By Dakota Bodell
Junior Dakota Bodell sat down with new math teacher Shoshana (Chief) O’Keefe. Here’s what she learned.
Dakota Bodell: What did you do before coming to Albany High School?
O’Keefe: Um, I stayed home with my kids. But before that I was a lawyer. And I also worked on the Obama campaign.
DB: How long have you been a teacher?
O’Keefe: I’ve been an official full teacher for about one month, but I was an almost teacher most of last year. But I started as a teacher intern in October of last year.
DB: Why did you decide to become a teacher?
O’Keefe: Because I realized that I really enjoy explaining math to people. I was explaining math to people all the time for fun and I realized that there was a way to get paid to do that. I was a really big hit at parties! Also, my son loves math and always asked me questions so I was teaching him a lot of math. That was very revealing to me on how much I enjoyed teaching math.
DB: What was your relationship with school as a child?
O’Keefe: I loved it. And I specifically liked high school.

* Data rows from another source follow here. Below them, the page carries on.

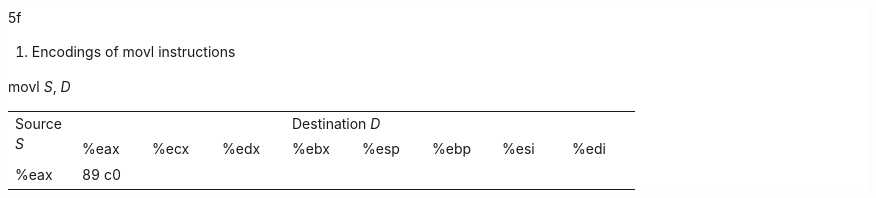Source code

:    <td width="48">5f</td>

  </tr>

 </tbody>

</table>

<ol>

 <li>Encodings of movl instructions</li>

</ol>

movl <em>S</em>, <em>D</em>

<table width="499">

 <tbody>

  <tr>

   <td rowspan="2" width="53">Source<em>S</em></td>

   <td width="56"> </td>

   <td width="56"> </td>

   <td width="56"> </td>

   <td colspan="2" width="112">Destination <em>D</em></td>

   <td width="56"> </td>

   <td width="56"> </td>

   <td width="56"> </td>

  </tr>

  <tr>

   <td width="56">%eax</td>

   <td width="56">%ecx</td>

   <td width="56">%edx</td>

   <td width="56">%ebx</td>

   <td width="56">%esp</td>

   <td width="56">%ebp</td>

   <td width="56">%esi</td>

   <td width="56">%edi</td>

  </tr>

  <tr>

   <td width="53">%eax</td>

   <td width="56">89 c0</td>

O’Keefe: Um, it was just a really good time in my life. I had good friends, I enjoyed my classes, and I like the feeling of it. It was just really fun.
DB: What are some difficulties of becoming a new teacher?

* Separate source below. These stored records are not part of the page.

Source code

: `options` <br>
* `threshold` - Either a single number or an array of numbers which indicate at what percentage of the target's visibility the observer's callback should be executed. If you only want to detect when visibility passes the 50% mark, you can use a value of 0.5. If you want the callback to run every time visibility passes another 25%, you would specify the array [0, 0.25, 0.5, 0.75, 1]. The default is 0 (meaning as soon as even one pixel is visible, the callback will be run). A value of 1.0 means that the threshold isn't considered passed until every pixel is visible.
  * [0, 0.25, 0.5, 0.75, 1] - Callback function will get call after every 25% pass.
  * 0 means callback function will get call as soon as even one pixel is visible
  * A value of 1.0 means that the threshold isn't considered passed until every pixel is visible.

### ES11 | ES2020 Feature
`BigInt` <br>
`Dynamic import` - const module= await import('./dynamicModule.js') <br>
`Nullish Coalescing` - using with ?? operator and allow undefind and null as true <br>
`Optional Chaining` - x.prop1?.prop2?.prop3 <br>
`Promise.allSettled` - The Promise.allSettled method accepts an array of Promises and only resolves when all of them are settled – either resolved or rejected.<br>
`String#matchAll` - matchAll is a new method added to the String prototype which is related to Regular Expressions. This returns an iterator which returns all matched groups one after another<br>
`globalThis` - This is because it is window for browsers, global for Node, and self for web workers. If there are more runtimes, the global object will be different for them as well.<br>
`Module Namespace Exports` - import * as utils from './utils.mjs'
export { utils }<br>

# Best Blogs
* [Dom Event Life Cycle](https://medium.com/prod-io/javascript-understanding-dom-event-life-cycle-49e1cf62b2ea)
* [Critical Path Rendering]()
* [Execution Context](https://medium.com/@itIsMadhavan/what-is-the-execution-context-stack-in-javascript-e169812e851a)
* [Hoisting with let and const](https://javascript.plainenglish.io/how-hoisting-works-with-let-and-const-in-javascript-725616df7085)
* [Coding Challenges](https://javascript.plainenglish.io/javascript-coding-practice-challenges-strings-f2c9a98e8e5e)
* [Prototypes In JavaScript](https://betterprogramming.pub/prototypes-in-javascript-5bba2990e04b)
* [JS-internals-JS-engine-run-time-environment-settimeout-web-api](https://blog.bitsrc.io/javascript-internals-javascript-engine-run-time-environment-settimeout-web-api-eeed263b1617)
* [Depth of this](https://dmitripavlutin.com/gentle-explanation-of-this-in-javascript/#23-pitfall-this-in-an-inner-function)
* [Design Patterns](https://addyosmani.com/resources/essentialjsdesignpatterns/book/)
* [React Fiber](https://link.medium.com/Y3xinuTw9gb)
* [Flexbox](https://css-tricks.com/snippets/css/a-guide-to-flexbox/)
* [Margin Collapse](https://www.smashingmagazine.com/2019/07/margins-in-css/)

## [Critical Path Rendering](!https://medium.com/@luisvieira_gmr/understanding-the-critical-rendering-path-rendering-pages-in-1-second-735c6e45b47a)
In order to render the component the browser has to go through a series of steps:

O’Keefe: Um, well the beginning of the year has been pretty overwhelming. Learning names of over one hundred students. And not just their names, but their personalities, their quirks, their strengths and weaknesses.
DB: Their handwriting?
O’Keefe: That’s one of them, among many. And it’s a lot of information to get all at once and it’s really important to get that to be an effective teacher.
DB: How is Albany High School different than other schools you’ve gone to or taught at?
O’Keefe: Hmm... well I can only compare it to Berkeley High, since that’s where I went. It’s smaller and more well run than Berkeley High. Berkeley High in the 90s was not well run.
DB: What is something you love about Albany High? Something you dislike?
O’Keefe: Something I dislike? Hm. Well I love the diversity of the students, and not just ethnically, but just so many different people doing different things and different kids.
DB: A dislike?
O’Keefe: Awwh. Everything’s good.
DB: How does teaching upperclassmen differ from teaching underclassmen?
O’Keefe: Classroom management is a bigger deal with freshmen, they don’t naturally behave as well. They have more energy and are less disciplined. It’s a lot more work to get them to pay attention and listen. The juniors and seniors sit in their seats and do their work, for the most part.
DB: What do you wish students knew about you?
O’Keefe: How much I love math and how much I want them to love it too. And how much I love presidents.